WORK INSTRUCTIONS » These records contain pictures, which must be left out; copy exactly the lines from the one with "un grupo dedicado" up to and including the one with "Theo Điều 10 Nghị định 10/2022/NĐ".

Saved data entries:
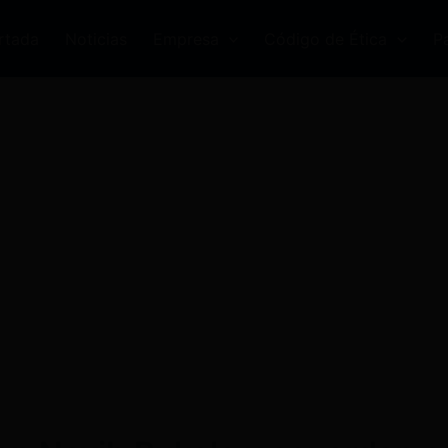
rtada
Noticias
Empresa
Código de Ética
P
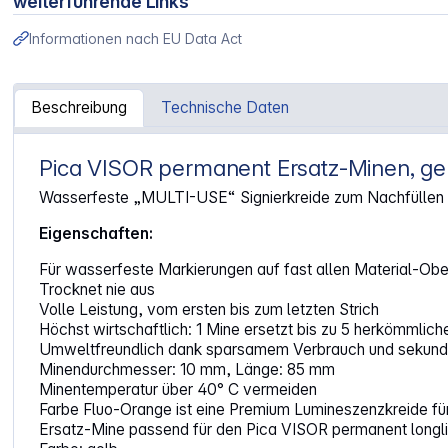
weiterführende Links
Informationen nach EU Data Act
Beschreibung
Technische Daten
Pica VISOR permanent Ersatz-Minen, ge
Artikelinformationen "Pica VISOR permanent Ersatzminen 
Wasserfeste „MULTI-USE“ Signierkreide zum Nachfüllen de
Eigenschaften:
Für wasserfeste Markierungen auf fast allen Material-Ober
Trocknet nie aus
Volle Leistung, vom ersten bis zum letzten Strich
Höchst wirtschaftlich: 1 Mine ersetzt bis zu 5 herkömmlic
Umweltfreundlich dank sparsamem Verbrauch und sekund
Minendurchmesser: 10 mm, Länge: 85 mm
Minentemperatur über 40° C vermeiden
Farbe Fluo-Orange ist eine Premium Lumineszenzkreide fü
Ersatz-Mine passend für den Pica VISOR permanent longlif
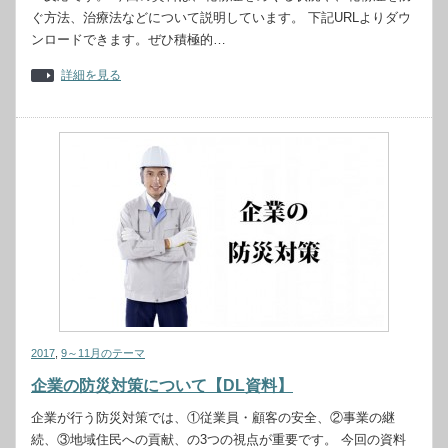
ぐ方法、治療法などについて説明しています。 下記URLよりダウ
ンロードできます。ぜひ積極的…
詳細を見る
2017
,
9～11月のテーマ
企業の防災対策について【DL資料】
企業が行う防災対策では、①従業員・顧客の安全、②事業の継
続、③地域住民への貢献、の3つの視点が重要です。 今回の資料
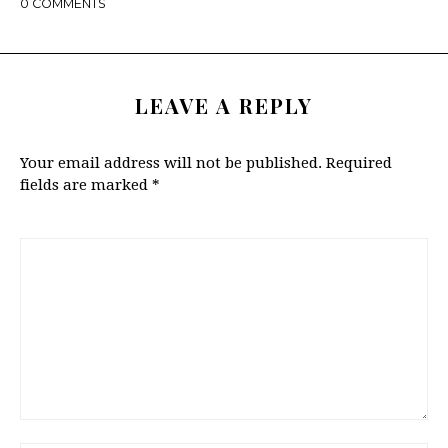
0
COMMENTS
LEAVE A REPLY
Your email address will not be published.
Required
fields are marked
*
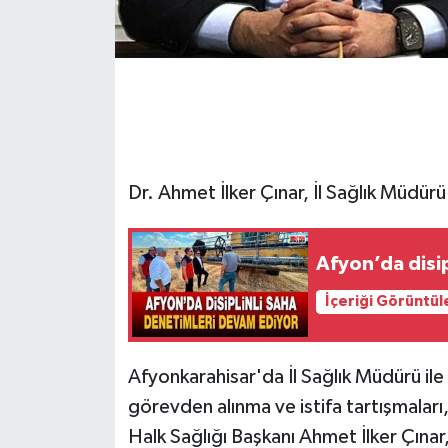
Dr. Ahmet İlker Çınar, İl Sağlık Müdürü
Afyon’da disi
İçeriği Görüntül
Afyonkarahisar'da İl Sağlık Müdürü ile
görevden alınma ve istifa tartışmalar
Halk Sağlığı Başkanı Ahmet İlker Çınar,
...
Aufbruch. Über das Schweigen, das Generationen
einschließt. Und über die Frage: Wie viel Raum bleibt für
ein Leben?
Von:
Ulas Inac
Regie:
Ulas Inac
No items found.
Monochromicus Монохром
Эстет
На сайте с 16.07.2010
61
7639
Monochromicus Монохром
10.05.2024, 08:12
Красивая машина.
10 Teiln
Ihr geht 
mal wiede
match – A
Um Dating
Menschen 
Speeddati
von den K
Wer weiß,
--
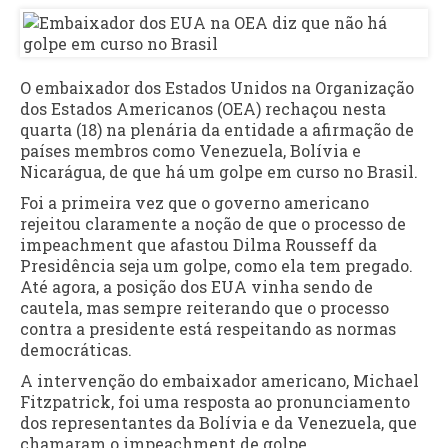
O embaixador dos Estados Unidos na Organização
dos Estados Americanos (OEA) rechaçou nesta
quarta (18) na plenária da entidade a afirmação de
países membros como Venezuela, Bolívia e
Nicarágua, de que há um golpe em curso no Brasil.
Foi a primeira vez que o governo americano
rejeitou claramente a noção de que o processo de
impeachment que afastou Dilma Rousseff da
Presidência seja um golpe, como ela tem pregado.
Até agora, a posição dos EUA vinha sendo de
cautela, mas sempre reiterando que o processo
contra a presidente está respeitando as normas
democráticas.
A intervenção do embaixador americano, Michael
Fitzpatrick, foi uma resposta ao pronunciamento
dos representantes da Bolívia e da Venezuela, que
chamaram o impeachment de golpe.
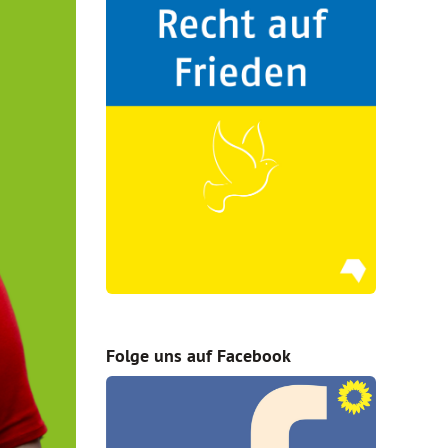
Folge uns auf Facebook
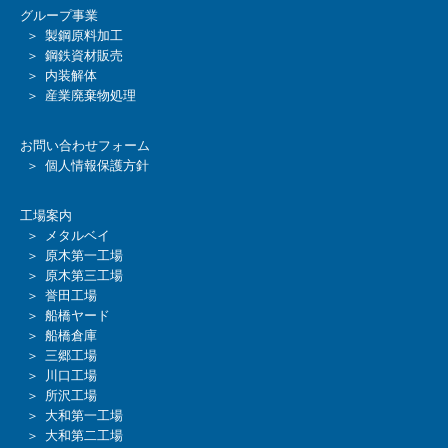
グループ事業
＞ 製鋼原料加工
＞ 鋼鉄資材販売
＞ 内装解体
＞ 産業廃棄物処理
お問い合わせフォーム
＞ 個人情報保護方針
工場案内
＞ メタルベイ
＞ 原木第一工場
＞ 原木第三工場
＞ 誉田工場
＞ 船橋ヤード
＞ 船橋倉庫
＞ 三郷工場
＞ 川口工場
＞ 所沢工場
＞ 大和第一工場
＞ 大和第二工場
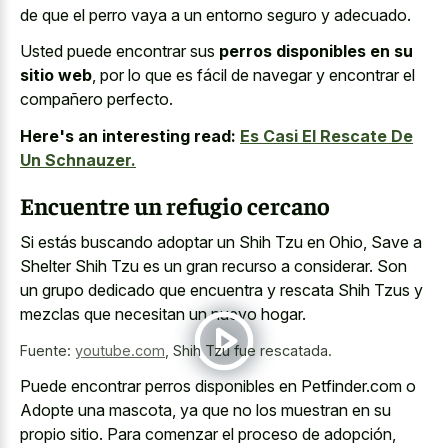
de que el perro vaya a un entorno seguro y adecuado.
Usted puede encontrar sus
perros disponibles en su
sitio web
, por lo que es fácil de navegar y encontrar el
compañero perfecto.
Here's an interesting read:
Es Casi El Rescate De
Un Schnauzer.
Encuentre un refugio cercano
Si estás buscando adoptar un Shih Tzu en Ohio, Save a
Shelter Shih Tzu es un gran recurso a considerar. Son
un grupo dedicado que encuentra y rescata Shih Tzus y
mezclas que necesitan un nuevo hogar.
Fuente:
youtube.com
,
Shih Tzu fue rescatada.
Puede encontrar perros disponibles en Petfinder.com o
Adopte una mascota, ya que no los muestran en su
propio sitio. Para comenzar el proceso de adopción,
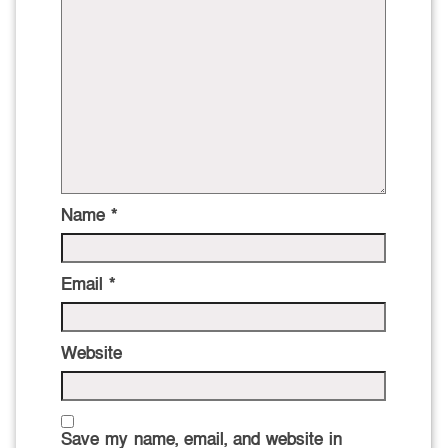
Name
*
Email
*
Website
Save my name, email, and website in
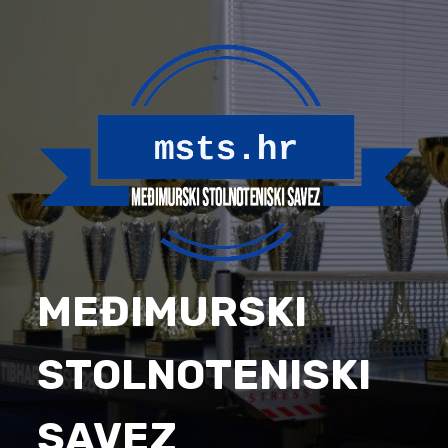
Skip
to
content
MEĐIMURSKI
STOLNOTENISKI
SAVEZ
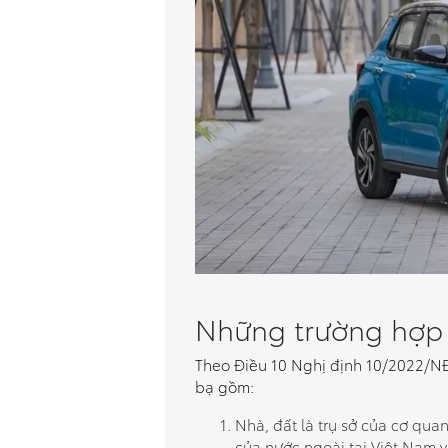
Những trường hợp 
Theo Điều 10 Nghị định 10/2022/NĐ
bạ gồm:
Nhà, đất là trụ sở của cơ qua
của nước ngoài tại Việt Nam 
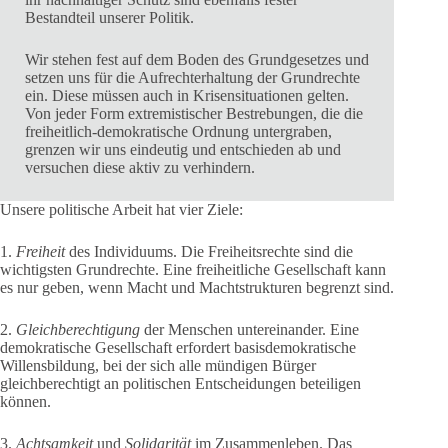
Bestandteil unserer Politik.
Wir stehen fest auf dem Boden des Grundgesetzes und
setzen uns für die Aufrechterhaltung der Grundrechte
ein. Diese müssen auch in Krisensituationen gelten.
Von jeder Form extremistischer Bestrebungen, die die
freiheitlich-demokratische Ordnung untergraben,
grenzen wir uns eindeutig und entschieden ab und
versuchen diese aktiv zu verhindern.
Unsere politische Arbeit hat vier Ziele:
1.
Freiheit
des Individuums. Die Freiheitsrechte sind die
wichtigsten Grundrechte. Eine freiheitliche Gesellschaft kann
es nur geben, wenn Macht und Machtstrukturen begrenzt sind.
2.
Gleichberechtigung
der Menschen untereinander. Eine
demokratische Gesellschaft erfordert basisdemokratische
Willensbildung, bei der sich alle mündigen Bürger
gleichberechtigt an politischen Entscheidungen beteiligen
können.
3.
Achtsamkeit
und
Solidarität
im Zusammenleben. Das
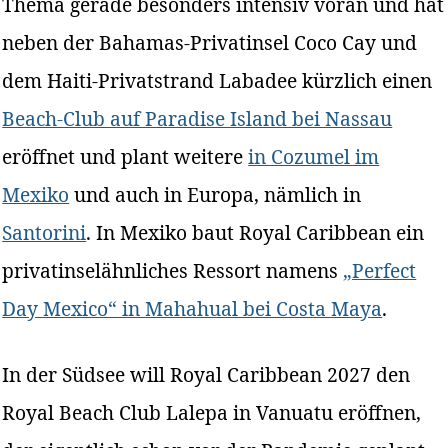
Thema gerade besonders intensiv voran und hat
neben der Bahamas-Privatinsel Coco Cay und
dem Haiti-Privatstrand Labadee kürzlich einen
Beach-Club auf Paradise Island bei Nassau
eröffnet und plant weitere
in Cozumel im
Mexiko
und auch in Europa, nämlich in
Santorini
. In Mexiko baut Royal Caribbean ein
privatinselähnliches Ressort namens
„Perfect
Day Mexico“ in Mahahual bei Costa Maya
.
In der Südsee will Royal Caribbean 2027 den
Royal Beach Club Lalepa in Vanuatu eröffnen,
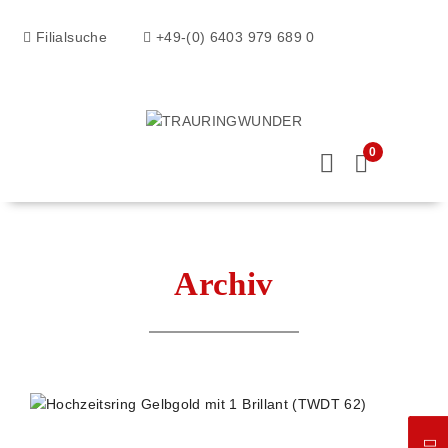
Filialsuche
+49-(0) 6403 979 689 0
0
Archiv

EXERCISE OUTPUT »
un grupo dedicado que encuentra y rescata Shih Tzus y
mezclas que necesitan un nuevo hogar.
Fuente:
youtube.com
,
Shih Tzu fue rescatada.
Puede encontrar perros disponibles en Petfinder.com o
Adopte una mascota, ya que no los muestran en su
propio sitio. Para comenzar el proceso de adopción,
Name
*
Email
*
Website
Save my name, email, and website in
Skip
to
content
MEĐIMURSKI
STOLNOTENISKI
SAVEZ
Những trường hợp 
Theo Điều 10 Nghị định 10/2022/NĐ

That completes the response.